● **Directive**
Please reproduce the data below exactly, from the first line to the last.

● **Saved entries**
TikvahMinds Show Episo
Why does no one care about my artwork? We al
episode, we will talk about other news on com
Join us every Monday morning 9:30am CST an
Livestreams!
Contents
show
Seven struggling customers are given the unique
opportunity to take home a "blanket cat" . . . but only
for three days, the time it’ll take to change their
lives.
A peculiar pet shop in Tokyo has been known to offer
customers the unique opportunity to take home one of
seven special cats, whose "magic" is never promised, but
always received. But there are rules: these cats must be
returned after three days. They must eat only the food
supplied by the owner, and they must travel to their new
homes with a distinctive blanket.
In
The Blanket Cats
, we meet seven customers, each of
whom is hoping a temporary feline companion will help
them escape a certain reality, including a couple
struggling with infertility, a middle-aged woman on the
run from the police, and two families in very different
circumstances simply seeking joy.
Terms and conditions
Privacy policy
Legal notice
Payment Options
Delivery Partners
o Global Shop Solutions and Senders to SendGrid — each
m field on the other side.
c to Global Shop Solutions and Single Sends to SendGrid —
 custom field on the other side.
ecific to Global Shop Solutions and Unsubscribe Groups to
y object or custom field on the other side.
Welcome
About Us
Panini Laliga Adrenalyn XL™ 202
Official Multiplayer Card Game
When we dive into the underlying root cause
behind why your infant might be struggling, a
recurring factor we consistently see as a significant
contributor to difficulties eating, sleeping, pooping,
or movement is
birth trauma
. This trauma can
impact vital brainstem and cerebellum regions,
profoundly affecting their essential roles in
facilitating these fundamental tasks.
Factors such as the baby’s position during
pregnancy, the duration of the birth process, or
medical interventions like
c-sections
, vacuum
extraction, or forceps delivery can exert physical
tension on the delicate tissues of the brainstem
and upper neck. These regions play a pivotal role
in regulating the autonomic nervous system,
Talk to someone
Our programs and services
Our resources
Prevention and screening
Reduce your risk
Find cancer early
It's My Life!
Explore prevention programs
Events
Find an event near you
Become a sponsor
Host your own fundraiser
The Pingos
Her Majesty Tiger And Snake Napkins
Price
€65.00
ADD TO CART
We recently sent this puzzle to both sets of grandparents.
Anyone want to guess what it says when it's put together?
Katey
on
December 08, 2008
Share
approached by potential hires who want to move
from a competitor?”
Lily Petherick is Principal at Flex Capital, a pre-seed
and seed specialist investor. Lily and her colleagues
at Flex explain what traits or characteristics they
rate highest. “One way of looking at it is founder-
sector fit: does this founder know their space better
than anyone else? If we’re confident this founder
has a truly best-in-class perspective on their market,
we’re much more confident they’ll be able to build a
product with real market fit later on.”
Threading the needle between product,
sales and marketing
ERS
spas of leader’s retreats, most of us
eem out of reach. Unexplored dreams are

● **Response box**
TikvahMinds Show Episo
Why does no one care about my artwork? We al
episode, we will talk about other news on com
Join us every Monday morning 9:30am CST an
Livestreams!
Contents
show
Seven struggling customers are given the unique
opportunity to take home a "blanket cat" . . . but only
for three days, the time it’ll take to change their
lives.
A peculiar pet shop in Tokyo has been known to offer
customers the unique opportunity to take home one of
seven special cats, whose "magic" is never promised, but
always received. But there are rules: these cats must be
returned after three days. They must eat only the food
supplied by the owner, and they must travel to their new
homes with a distinctive blanket.
In
The Blanket Cats
, we meet seven customers, each of
whom is hoping a temporary feline companion will help
them escape a certain reality, including a couple
struggling with infertility, a middle-aged woman on the
run from the police, and two families in very different
circumstances simply seeking joy.
Terms and conditions
Privacy policy
Legal notice
Payment Options
Delivery Partners
o Global Shop Solutions and Senders to SendGrid — each
m field on the other side.
c to Global Shop Solutions and Single Sends to SendGrid —
 custom field on the other side.
ecific to Global Shop Solutions and Unsubscribe Groups to
y object or custom field on the other side.
Welcome
About Us
Panini Laliga Adrenalyn XL™ 202
Official Multiplayer Card Game
When we dive into the underlying root cause
behind why your infant might be struggling, a
recurring factor we consistently see as a significant
contributor to difficulties eating, sleeping, pooping,
or movement is
birth trauma
. This trauma can
impact vital brainstem and cerebellum regions,
profoundly affecting their essential roles in
facilitating these fundamental tasks.
Factors such as the baby’s position during
pregnancy, the duration of the birth process, or
medical interventions like
c-sections
, vacuum
extraction, or forceps delivery can exert physical
tension on the delicate tissues of the brainstem
and upper neck. These regions play a pivotal role
in regulating the autonomic nervous system,
Talk to someone
Our programs and services
Our resources
Prevention and screening
Reduce your risk
Find cancer early
It's My Life!
Explore prevention programs
Events
Find an event near you
Become a sponsor
Host your own fundraiser
The Pingos
Her Majesty Tiger And Snake Napkins
Price
€65.00
ADD TO CART
We recently sent this puzzle to both sets of grandparents.
Anyone want to guess what it says when it's put together?
Katey
on
December 08, 2008
Share
approached by potential hires who want to move
from a competitor?”
Lily Petherick is Principal at Flex Capital, a pre-seed
and seed specialist investor. Lily and her colleagues
at Flex explain what traits or characteristics they
rate highest. “One way of looking at it is founder-
sector fit: does this founder know their space better
than anyone else? If we’re confident this founder
has a truly best-in-class perspective on their market,
we’re much more confident they’ll be able to build a
product with real market fit later on.”
Threading the needle between product,
sales and marketing
ERS
spas of leader’s retreats, most of us
eem out of reach. Unexplored dreams are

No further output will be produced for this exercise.